**Görev a:**
Bloklardaki satırlardan "сированным. Забудьте о" içeren satırdan başlayıp "кан кефира. В" içeren satırda bitenleri, "чистой воды" yerine "питьевой воды" koyarak yeniden yazın. Geri kalan her şey değişmeden kalsın.

**Belge bölümü:**
━━━━━━━━

Özlenen Rehber Dergisi

141.Sayı

Kur'an da Tevhid Kavramı

İsmail KOCABIYIK Özlenen Rehber Dergisi 141. Sayı
Kur’an-ı Kerim, tevhid konusu, diğer konulardan çok daha geniş bir şekilde ele almıştır. Öyle ki ’elif’inden tutun da ’ye’sine kadar Kur’an’ın hepsi tevhid kavramına yer vermiştir. Kur’an’da Cenâb-ı Allah (c.c.) bütün Peygamberlerin davete çağırmalarında ilk başladıkları şeyin tevhid olduğunu açıklar.

━━━━━━━━

**Gösterilen satırlar:**
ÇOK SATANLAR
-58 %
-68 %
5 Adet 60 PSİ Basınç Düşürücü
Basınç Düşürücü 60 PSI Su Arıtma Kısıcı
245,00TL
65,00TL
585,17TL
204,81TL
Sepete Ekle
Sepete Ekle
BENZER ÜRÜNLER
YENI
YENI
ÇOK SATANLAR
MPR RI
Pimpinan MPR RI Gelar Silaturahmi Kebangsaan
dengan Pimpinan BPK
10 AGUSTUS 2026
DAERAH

━━━━━━━━

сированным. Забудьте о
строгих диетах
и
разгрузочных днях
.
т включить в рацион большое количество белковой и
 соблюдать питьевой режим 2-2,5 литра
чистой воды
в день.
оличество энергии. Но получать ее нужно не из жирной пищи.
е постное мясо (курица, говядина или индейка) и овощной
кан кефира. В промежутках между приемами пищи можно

━━━━━━━━

**Görev b:**
Kur'an'da tevhid kavramı yazısına göre şu ifadeler doğru mu: (i) Kur'an tevhid konusunu diğer konulardan daha geniş ele almıştır; (ii) yazı Özlenen Rehber Dergisi'nin 141. sayısında yer alır; (iii) peygamberlerin davete ilk olarak namazla başladığı söylenir? Her biri için evet ya da hayır deyin ve yazıdan belirleyici sözleri aynen alıntılayın.

**Beklenen çıktı a:**
сированным. Забудьте о
строгих диетах
и
разгрузочных днях
.
т включить в рацион большое количество белковой и
 соблюдать питьевой режим 2-2,5 литра
питьевой воды
в день.
оличество энергии. Но получать ее нужно не из жирной пищи.
е постное мясо (курица, говядина или индейка) и овощной
кан кефира. В промежутках между приемами пищи можно

**Beklenen çıktı b:**
(i) Evet: "Kur’an-ı Kerim, tevhid konusu, diğer konulardan çok daha geniş bir şekilde ele almıştır."
(ii) Evet: "Özlenen Rehber Dergisi 141. Sayı"
(iii) Hayır: "bütün Peygamberlerin davete çağırmalarında ilk başladıkları şeyin tevhid olduğunu açıklar."